Chicago Zine Fest didn’t go well. People keep asking me if it did. I sort of cringe because the only thing I can be is honest. After lugging a giant suitcase full of zines and books around the city for three days, I left with the suitcase just as full as it was when I came. The five or so zines I sold were replaced by the five or so zines I bought from others. There are a number of potential reasons as to why I had a table at one of the largest zine fests in the country and hardly sold anything. Here’s a sample:
- the size of the fest itself was the culprit. I was a small fish in a very big pond.
- my table was in a bad spot. I was tucked away on the top floor and in a small, middle hallway that folks seemed to hover all around but not walk down
- my stuff didn’t fit in. CZF is practically 50% perzines and 50% comics. I make weirdly specific art zines and books about things like sports cards.
- I didn’t engage attendees enough. I’m shy and awkward in situations such as this and people need a reason to stop at your table when you’re 1 in 300.
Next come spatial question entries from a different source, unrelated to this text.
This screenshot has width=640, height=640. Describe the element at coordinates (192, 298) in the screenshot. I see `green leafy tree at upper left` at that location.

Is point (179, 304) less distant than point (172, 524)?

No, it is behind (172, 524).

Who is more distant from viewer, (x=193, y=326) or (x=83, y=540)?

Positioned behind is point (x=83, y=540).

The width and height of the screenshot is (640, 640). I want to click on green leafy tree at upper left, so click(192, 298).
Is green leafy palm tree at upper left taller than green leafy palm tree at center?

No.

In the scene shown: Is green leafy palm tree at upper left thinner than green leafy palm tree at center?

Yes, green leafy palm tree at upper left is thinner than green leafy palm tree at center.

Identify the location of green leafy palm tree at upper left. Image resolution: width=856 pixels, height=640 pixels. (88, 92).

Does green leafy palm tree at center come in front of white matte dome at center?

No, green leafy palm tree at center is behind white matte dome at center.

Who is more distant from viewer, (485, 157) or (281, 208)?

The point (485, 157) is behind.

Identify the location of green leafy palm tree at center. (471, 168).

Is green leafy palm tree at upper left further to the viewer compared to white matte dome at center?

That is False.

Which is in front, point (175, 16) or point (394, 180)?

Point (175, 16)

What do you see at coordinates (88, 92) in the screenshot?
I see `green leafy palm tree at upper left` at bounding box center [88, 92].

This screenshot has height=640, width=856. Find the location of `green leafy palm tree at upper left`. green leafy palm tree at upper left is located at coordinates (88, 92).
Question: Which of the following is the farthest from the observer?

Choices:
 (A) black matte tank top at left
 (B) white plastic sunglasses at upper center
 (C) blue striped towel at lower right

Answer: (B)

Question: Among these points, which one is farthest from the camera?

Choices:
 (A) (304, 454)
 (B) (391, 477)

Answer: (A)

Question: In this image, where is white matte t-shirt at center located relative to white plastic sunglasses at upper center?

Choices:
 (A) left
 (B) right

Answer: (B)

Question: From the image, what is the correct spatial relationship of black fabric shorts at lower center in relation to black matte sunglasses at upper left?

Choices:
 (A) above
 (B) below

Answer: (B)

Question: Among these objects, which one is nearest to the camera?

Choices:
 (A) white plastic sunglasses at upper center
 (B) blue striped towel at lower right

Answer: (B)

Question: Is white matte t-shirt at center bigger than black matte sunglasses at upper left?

- I didn’t have any cookies at my table
- My table wasn’t laid out well enough.
It’s impossible to tell which of things was the killer. It was probably a combination of all them. The fact is, Chicago Zine Fest just didn’t go very well. As a result, I was bummed out the entire day. I went to a really rad workshop but didn’t engage with anyone. I walked through both floors of the fest but only checked out a handful of tables. I wasn’t in the mood to talk to anyone. Three quarters of the way through, my partner was crying because I hadn’t sold a damn thing yet. The only reason I wasn’t crying with her was because I knew it would scare away potential customers. I worked so fucking hard for CZF. I spent three restless weeks printing, cutting, and binding. I skipped classes. I didn’t work at work. I didn’t hangout with anyone. This was supposed to be my coming out party. My big break.
Sometimes you get slapped in the face.
The best way to deal with getting slapped is to take it, decompress, write it out, and learn what you can.
So here’s my learning. I’m going to look at all of those things that caused me troubles at CZF and change the things that I can and that I should. I’m gonna experiment with smaller fests. I’m gonna work with organizers to ensure better placement. I’m gonna table at events with different audiences and see how different people respond to my stuff. I’m gonna force myself to come out of my shell and TALK TO PEOPLE. Or I’m gonna hire one of my buds to help me out. I’m gonna bake cookies. I’m gonna make kale chips. I’m gonna grow carrots. I’m gonna experiment with different table layouts. I’m gonna see what gets people to pick up my stuff.
I’m gonna look at this as a process rather than each event being a culmination of a mass amount of work. I’m gonna breath. I’m gonna slow down.
What I am also gonna do is write about every single one of my tabling experiences in 2013 and compile them into a zine at the end of the year. Chicago, I’m comin’ for ya next year.